┏━━
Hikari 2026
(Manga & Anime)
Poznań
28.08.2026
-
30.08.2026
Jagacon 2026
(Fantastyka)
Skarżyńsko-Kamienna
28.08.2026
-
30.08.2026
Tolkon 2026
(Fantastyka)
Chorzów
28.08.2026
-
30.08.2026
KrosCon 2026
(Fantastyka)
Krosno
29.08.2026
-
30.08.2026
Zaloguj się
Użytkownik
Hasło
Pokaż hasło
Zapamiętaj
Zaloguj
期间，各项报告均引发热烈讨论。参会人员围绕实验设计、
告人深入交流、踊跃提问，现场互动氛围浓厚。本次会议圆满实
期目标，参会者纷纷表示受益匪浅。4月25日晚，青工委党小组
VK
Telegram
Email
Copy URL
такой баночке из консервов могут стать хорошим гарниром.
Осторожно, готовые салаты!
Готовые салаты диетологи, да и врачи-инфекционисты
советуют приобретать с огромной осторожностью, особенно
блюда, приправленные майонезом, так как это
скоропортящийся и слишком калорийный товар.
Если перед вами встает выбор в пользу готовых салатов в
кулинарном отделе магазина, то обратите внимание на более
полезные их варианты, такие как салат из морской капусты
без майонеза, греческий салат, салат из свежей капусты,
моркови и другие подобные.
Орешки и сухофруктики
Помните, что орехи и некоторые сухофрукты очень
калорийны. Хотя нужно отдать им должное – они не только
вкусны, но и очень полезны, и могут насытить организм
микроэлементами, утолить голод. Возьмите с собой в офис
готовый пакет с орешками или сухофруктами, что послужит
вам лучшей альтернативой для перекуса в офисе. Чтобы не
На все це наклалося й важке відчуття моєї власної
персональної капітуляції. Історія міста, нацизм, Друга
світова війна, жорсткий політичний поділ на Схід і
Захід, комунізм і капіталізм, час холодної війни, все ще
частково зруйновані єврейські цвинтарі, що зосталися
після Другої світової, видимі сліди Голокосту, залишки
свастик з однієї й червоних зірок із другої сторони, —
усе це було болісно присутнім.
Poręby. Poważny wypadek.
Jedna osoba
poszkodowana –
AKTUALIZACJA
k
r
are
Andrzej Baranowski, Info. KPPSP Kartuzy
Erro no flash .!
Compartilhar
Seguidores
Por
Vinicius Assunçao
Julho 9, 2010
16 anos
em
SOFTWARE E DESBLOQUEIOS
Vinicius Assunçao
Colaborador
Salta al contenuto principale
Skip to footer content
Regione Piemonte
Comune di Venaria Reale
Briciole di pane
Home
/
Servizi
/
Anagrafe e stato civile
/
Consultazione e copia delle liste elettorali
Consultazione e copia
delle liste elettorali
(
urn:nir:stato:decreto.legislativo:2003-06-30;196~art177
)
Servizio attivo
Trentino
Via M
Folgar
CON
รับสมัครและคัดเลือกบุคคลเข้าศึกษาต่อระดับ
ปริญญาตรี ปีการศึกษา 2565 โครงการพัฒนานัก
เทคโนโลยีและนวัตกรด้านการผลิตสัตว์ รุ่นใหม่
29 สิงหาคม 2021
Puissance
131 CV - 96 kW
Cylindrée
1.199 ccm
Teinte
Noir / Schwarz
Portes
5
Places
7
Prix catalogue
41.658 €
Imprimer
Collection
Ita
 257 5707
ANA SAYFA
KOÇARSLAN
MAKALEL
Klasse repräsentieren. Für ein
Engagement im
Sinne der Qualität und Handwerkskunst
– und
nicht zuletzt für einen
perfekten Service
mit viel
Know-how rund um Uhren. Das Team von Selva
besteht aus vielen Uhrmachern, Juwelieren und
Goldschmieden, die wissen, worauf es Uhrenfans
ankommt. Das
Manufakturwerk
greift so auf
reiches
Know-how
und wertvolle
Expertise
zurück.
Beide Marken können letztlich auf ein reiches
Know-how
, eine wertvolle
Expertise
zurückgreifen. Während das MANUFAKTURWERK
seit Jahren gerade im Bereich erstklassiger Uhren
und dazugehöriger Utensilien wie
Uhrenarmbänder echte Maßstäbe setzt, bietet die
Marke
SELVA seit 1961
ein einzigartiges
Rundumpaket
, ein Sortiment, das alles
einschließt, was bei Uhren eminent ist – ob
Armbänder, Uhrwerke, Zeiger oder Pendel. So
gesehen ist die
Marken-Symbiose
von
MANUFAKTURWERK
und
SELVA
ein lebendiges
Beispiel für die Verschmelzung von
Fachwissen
┗━━
| What the exercise asks |
Write out the records word for word, starting at their very first line and ending with the line that contains "Regione Piemonte", with both of those lines included.

| Response to this exercise |
Hikari 2026
(Manga & Anime)
Poznań
28.08.2026
-
30.08.2026
Jagacon 2026
(Fantastyka)
Skarżyńsko-Kamienna
28.08.2026
-
30.08.2026
Tolkon 2026
(Fantastyka)
Chorzów
28.08.2026
-
30.08.2026
KrosCon 2026
(Fantastyka)
Krosno
29.08.2026
-
30.08.2026
Zaloguj się
Użytkownik
Hasło
Pokaż hasło
Zapamiętaj
Zaloguj
期间，各项报告均引发热烈讨论。参会人员围绕实验设计、
告人深入交流、踊跃提问，现场互动氛围浓厚。本次会议圆满实
期目标，参会者纷纷表示受益匪浅。4月25日晚，青工委党小组
VK
Telegram
Email
Copy URL
такой баночке из консервов могут стать хорошим гарниром.
Осторожно, готовые салаты!
Готовые салаты диетологи, да и врачи-инфекционисты
советуют приобретать с огромной осторожностью, особенно
блюда, приправленные майонезом, так как это
скоропортящийся и слишком калорийный товар.
Если перед вами встает выбор в пользу готовых салатов в
кулинарном отделе магазина, то обратите внимание на более
полезные их варианты, такие как салат из морской капусты
без майонеза, греческий салат, салат из свежей капусты,
моркови и другие подобные.
Орешки и сухофруктики
Помните, что орехи и некоторые сухофрукты очень
калорийны. Хотя нужно отдать им должное – они не только
вкусны, но и очень полезны, и могут насытить организм
микроэлементами, утолить голод. Возьмите с собой в офис
готовый пакет с орешками или сухофруктами, что послужит
вам лучшей альтернативой для перекуса в офисе. Чтобы не
На все це наклалося й важке відчуття моєї власної
персональної капітуляції. Історія міста, нацизм, Друга
світова війна, жорсткий політичний поділ на Схід і
Захід, комунізм і капіталізм, час холодної війни, все ще
частково зруйновані єврейські цвинтарі, що зосталися
після Другої світової, видимі сліди Голокосту, залишки
свастик з однієї й червоних зірок із другої сторони, —
усе це було болісно присутнім.
Poręby. Poważny wypadek.
Jedna osoba
poszkodowana –
AKTUALIZACJA
k
r
are
Andrzej Baranowski, Info. KPPSP Kartuzy
Erro no flash .!
Compartilhar
Seguidores
Por
Vinicius Assunçao
Julho 9, 2010
16 anos
em
SOFTWARE E DESBLOQUEIOS
Vinicius Assunçao
Colaborador
Salta al contenuto principale
Skip to footer content
Regione Piemonte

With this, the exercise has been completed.